**STORED DATA**
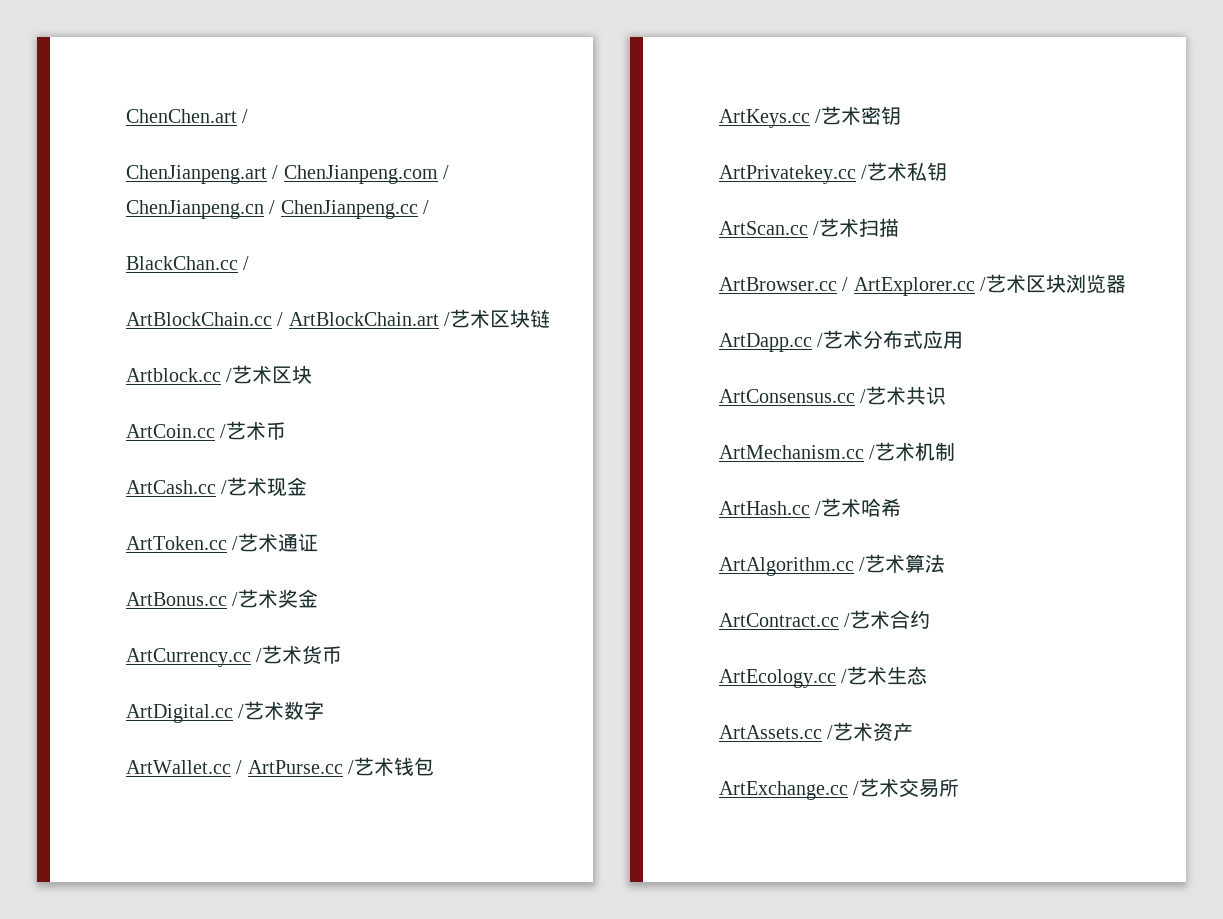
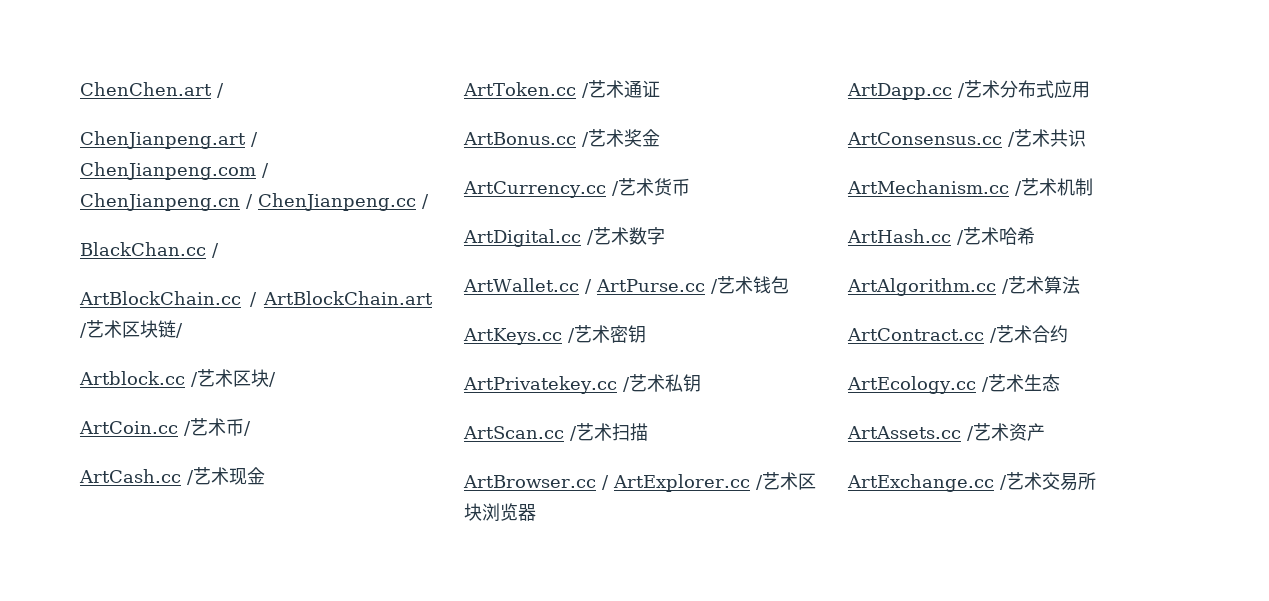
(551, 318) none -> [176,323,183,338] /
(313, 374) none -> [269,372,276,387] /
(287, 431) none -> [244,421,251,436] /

* * *

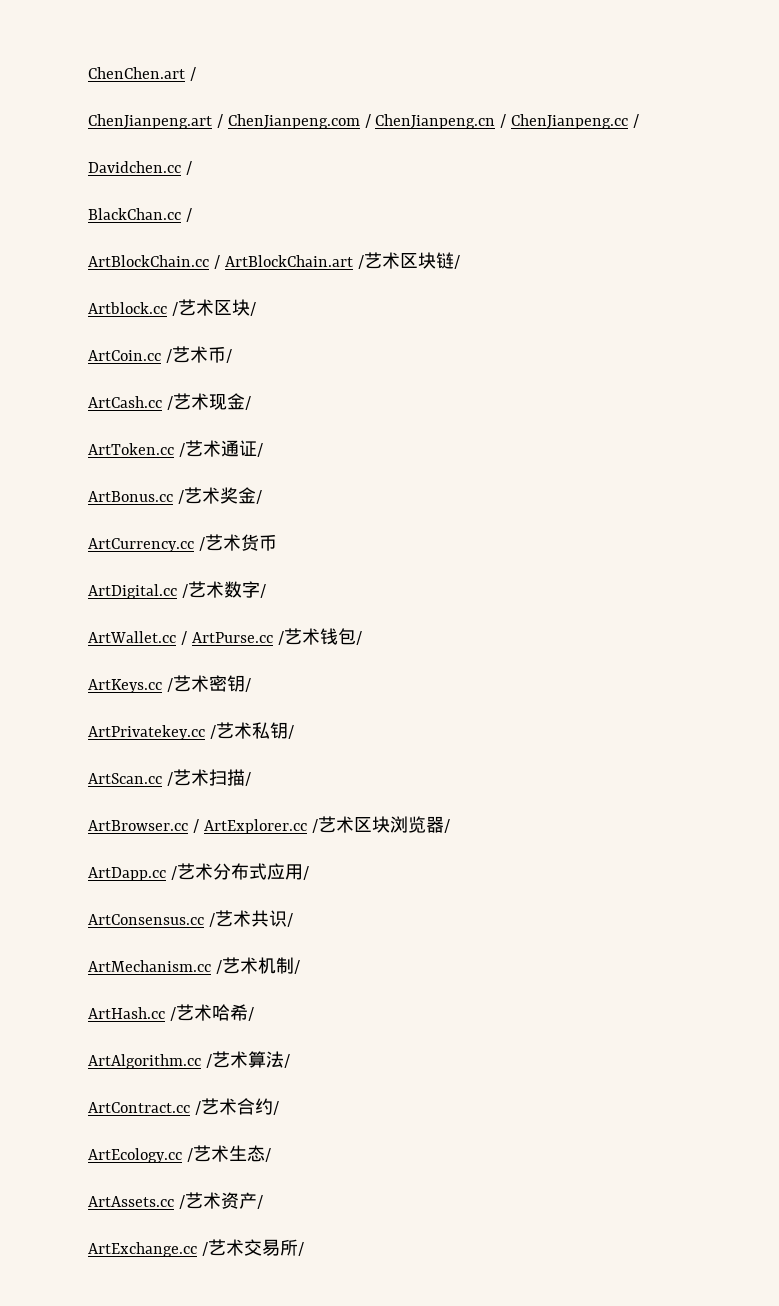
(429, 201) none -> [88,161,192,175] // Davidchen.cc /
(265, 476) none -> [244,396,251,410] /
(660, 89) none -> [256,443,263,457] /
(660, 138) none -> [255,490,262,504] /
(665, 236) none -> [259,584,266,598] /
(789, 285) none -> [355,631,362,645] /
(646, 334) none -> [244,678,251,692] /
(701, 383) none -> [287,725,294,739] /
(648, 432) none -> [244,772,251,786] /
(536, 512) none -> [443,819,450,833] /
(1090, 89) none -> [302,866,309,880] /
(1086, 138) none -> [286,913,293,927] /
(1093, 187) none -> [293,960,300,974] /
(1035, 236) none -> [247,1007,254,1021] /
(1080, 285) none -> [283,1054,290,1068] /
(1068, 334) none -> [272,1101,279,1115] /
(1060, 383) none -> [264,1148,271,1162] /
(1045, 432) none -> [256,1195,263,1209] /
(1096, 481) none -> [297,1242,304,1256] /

**DIRECTIONS FOR THIS TASK**
In the listing above, locate the line containing "(789, 285) none -> [355,631,362,645] /" and the line containing "(1096, 481) none -> [297,1242,304,1256] /". Extract those two lines and every line between them, exactly as written, and only those.

**ANSWER TO THE EXERCISE**
(789, 285) none -> [355,631,362,645] /
(646, 334) none -> [244,678,251,692] /
(701, 383) none -> [287,725,294,739] /
(648, 432) none -> [244,772,251,786] /
(536, 512) none -> [443,819,450,833] /
(1090, 89) none -> [302,866,309,880] /
(1086, 138) none -> [286,913,293,927] /
(1093, 187) none -> [293,960,300,974] /
(1035, 236) none -> [247,1007,254,1021] /
(1080, 285) none -> [283,1054,290,1068] /
(1068, 334) none -> [272,1101,279,1115] /
(1060, 383) none -> [264,1148,271,1162] /
(1045, 432) none -> [256,1195,263,1209] /
(1096, 481) none -> [297,1242,304,1256] /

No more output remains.